Ne sous-estimons pas Ignatieff !

La clarté de son programme économique et environnemental pourrait faire des libéraux un parti fort tentant pour les Québécois qui rêvent de changement à Ottawa.

Photo : Olivier Hanigan pour L’actualité

Bien des militants libéraux doivent se demander si la stratégie de leur chef les conduira au pouvoir… ou dans les limbes de l’histoire. Car répondre sans détour aux questions comme il l’a fait en août en Estrie peut poser problème en campagne électorale.

Il reste que ses réponses ont séduit l’auditoire de l’Université Bishop’s, à Lennoxville, où Ignatieff s’est arrêté lors de sa tournée. « Il a du cran, ça me plaît », commentait Éric Blais, étudiant en physique de 20 ans. « Je vais parler de lui à mes amis qui n’ont pas voté l’an dernier. »

Un peu comme Barack Obama avant lui, Ignatieff admet ne pas connaître toutes les réponses. Il dit que certains problèmes demanderont des sacrifices. Il avoue ne pas avoir de grand projet mobilisateur, sauf… dire la vérité ! Il ne renie pas ses idées, même pour conserver des circonscriptions dont il a pourtant cruellement besoin.

« Son honnêteté m’impressionne. Enfin, quelqu’un qui ne nous prend pas pour des enfants », remarquait une quadragénaire après avoir entendu le chef libéral dire, tandis qu’il était au pays de l’amiante, que le Canada devait cesser d’expor­ter ce matériau et trouver d’autres façons de créer de l’emploi dans la région. Cette réponse lui vaudra, dès le lendemain, de perdre son candidat, qui s’est dit incapable de défendre cette position.

En campagne électorale, alors que le moindre clip de 15 secondes peut faire déraper le plus beau plan de communication, Ignatieff optera-t-il plutôt pour des réponses en écran de fumée ? Le Canada qui est dans sa tête ne se résume pas facilement en un slogan. Il est complexe, nourri de multiples influences, tolérant et porteur d’identités multiples. Ce n’est pas toujours le pays réel.

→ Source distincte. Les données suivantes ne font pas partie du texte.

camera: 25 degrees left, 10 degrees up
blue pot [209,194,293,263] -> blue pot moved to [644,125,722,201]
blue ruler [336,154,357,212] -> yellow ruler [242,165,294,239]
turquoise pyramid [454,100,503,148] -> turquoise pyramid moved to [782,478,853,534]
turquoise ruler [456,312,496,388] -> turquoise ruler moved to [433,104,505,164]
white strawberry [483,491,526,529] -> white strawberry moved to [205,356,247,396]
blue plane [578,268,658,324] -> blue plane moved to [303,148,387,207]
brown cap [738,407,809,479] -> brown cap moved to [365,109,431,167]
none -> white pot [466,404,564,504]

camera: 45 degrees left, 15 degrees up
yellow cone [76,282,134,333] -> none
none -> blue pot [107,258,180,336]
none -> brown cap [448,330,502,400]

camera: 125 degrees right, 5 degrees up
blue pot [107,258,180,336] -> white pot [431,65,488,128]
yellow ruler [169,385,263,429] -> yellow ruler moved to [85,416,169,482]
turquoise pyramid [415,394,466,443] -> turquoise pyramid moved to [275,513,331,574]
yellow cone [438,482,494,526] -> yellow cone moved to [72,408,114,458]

Ignatieff est peut-être le premier chef politique fédéral dont la vie a été marquée par la complexité des identités. Il peut accepter que des loyautés nationales – comme celle des Québécois – puissent être fluides. « Je suis d’ici autant que je suis de « quelque part » », dit-il en parlant de l’Estrie, où sa famille est enterrée, mais où il a peu vécu.

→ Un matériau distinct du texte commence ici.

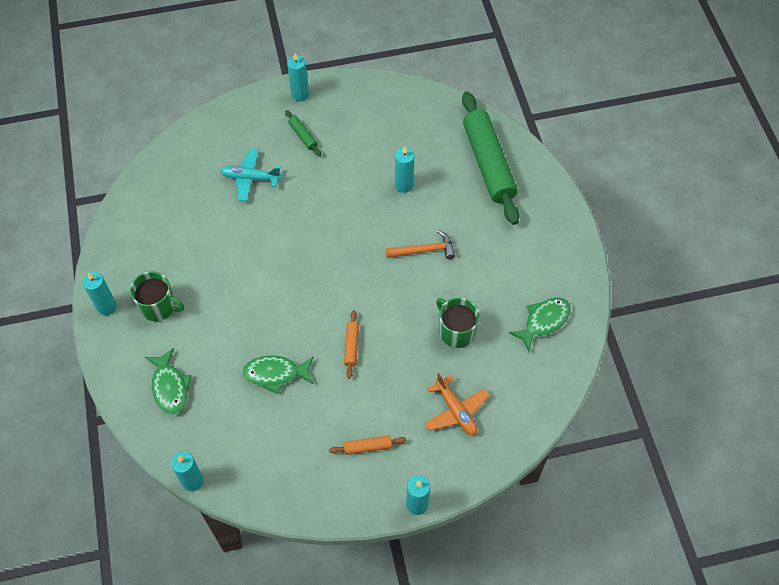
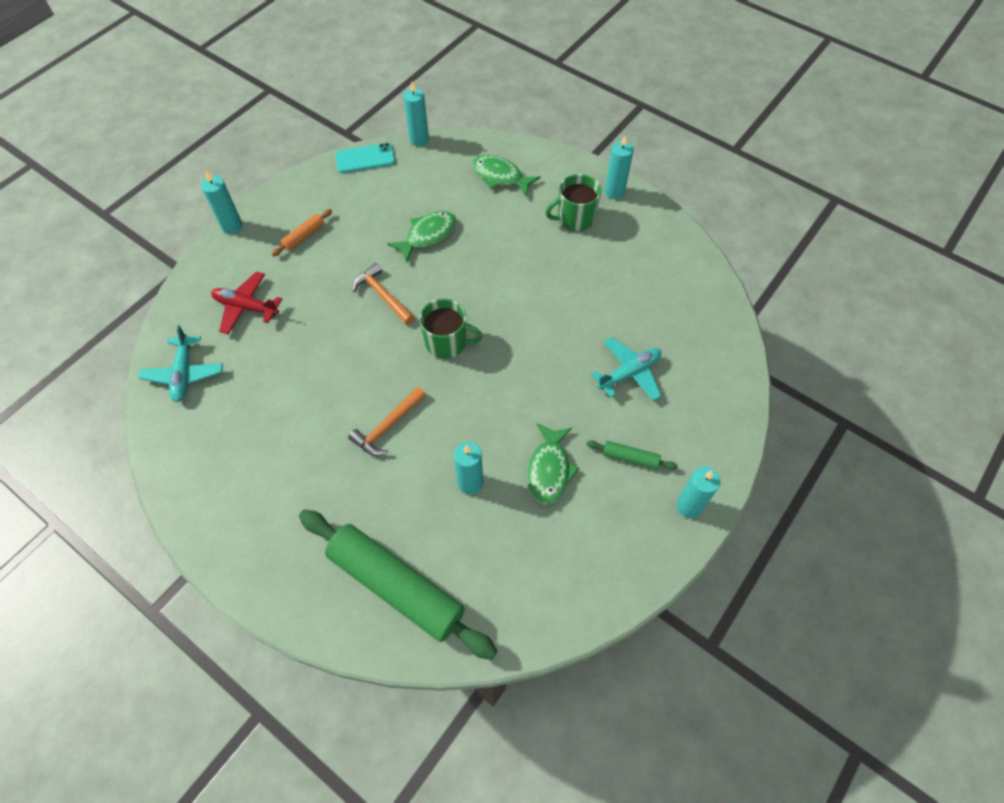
camera: 140 degrees right, 0 degrees up
orange rolling pin [344,310,359,379] -> orange hammer [353,263,414,325]
orange plane [424,373,490,435] -> red plane [211,271,282,334]
green mug [436,298,480,348] -> green mug moved to [419,299,483,359]
green fish [509,298,571,352] -> green fish moved to [527,423,579,505]
none -> turquoise plane [139,325,223,402]
none -> turquoise phone [335,143,395,173]

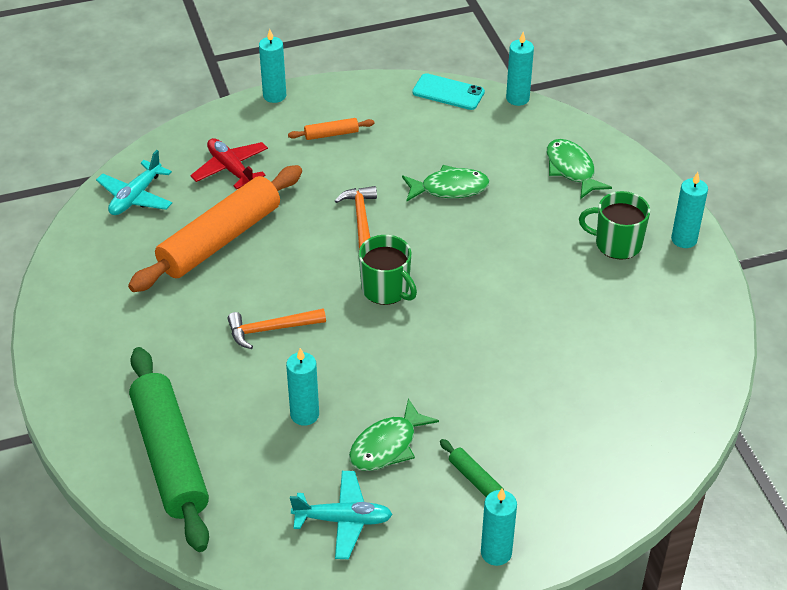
camera: 35 degrees right, 15 degrees down
turquoise plane [591,337,661,401] -> turquoise plane moved to [290,471,393,559]
none -> orange rolling pin [128,165,302,292]

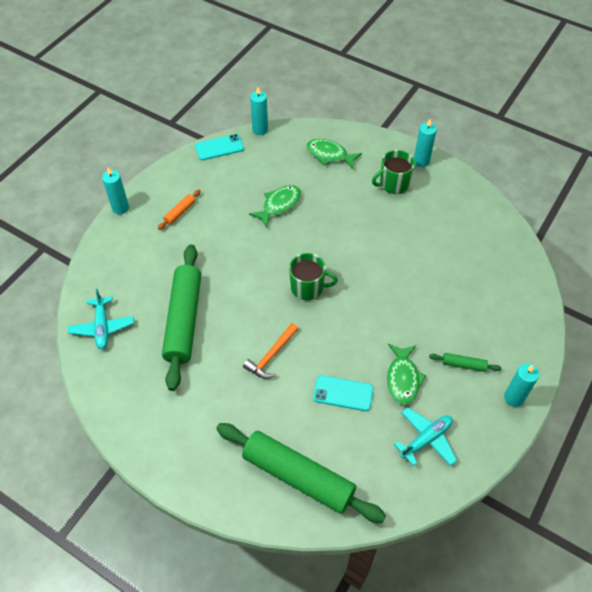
camera: 40 degrees left, 10 degrees up
orange rolling pin [128,165,302,292] -> green rolling pin [162,244,201,391]
red plane [190,138,268,190] -> none
turquoise candle [286,348,319,426] -> turquoise phone [313,375,374,411]
orange hammer [335,186,377,249] -> none

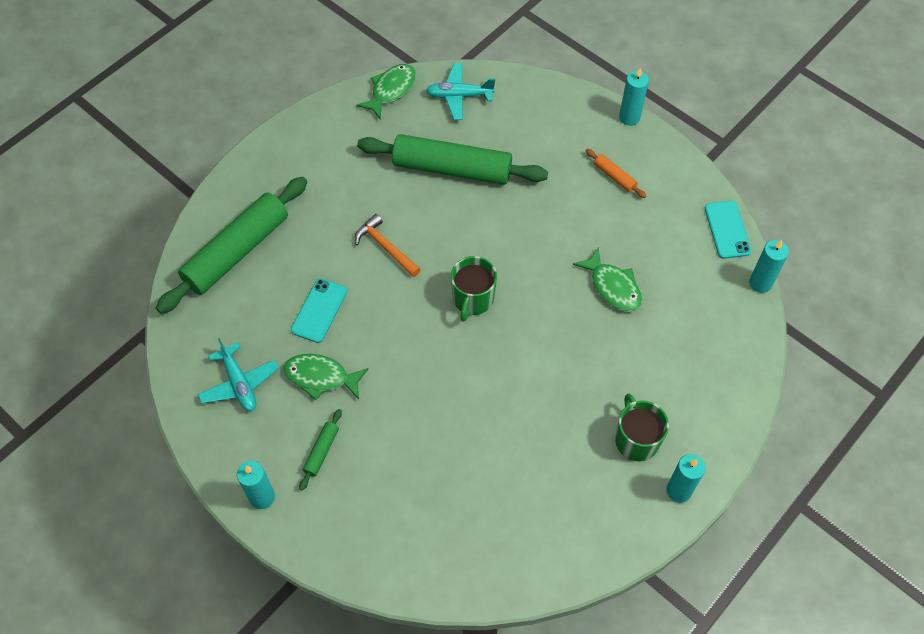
camera: 100 degrees right, 5 degrees up
green fish [306,139,362,169] -> green fish moved to [356,64,416,120]

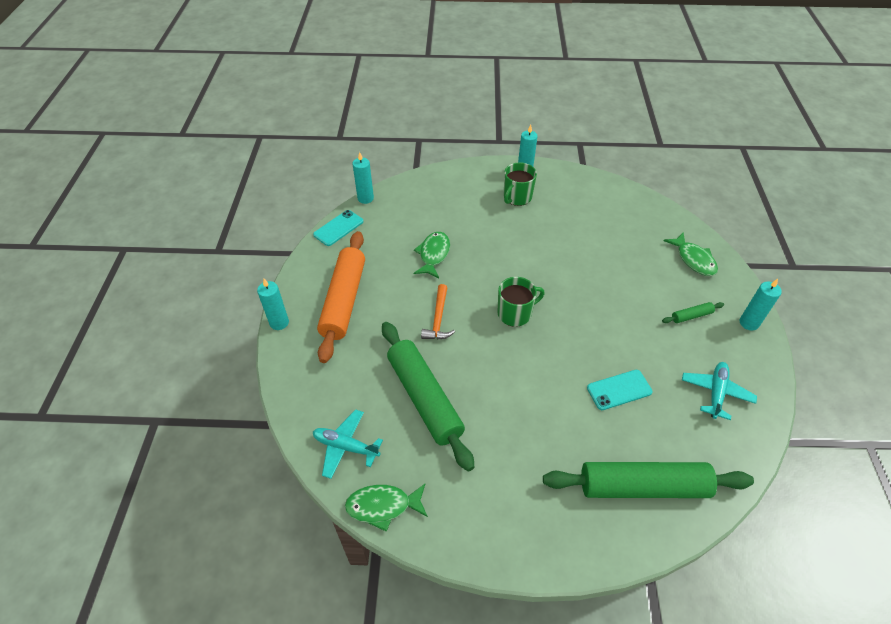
camera: 130 degrees left, 10 degrees down
green fish [283,354,369,401] -> green fish moved to [663,232,718,276]
orange hammer [355,214,421,277] -> orange hammer moved to [421,284,455,339]
turquoise plane [426,63,495,120] -> turquoise plane turned 150 degrees clockwise [313,409,383,479]
orange rolling pin [585,149,646,198] -> orange rolling pin [317,231,365,363], size x2.42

Et il admet que, dans le passé, son Canada a fauté à l’égard d’autres nations. « Nous avons bâti le rêve national canadien sur les ruines de la civilisation métisse, sur les ruines d’une civilisation française pancanadienne. Il faut maintenant trouver une manière de permettre à tous de rêver à nouveau. »

Combien de Canadiens, aujourd’hui, pensent comme lui ? Probablement fort peu. Mais n’est-ce pas justement ce qu’on attend de nos politiciens ? Qu’ils aient une vision et cherchent à nous mobiliser pour lui donner corps ?

Ignatieff ne voit pas de problème à laisser le Québec parler sur la scène internationale. Il dit que la loi 101 est « une bonne chose ». Il dit aussi que le Québec détient tous les pouvoirs dont il a besoin dans le domaine de la culture et qu’il suffit que tout le monde « travaille ensemble », une idée qui semblera naïve à ceux qui ont combattu la rigidité de bien des fonctionnaires fédéraux. Ignatieff rêve parfois un brin en couleurs.

Mais son acceptation profonde de la complexité des identités modernes est un atout pour les francophones. La clarté de son programme économique et environnemental pourrait faire des libéraux un parti fort tentant pour les Québécois qui rêvent de changement à Ottawa. Et qui veulent en faire partie. Il faudra voir s’il pourra rester franc dans la tourmente d’une campagne électorale. Et si d’autres Éric Blais seront séduits. Rendez-vous en octobre.

ET ENCORE

OBJECTIF QUÉBEC

Les libéraux doivent faire élire de 8 à 10 députés de plus au Québec, et de 40 à 50 de plus dans l’ensemble du pays, pour espérer gouverner. Difficile, mais faisable.

LEURS CIBLES « PRENABLES »

Ahuntsic, Jeanne-Le Ber, Outremont, Brome-Missisquoi, Compton-Stanstead, Gatineau, Pontiac et Haute-Gaspésie-La Mitis-Matane-Matapédia.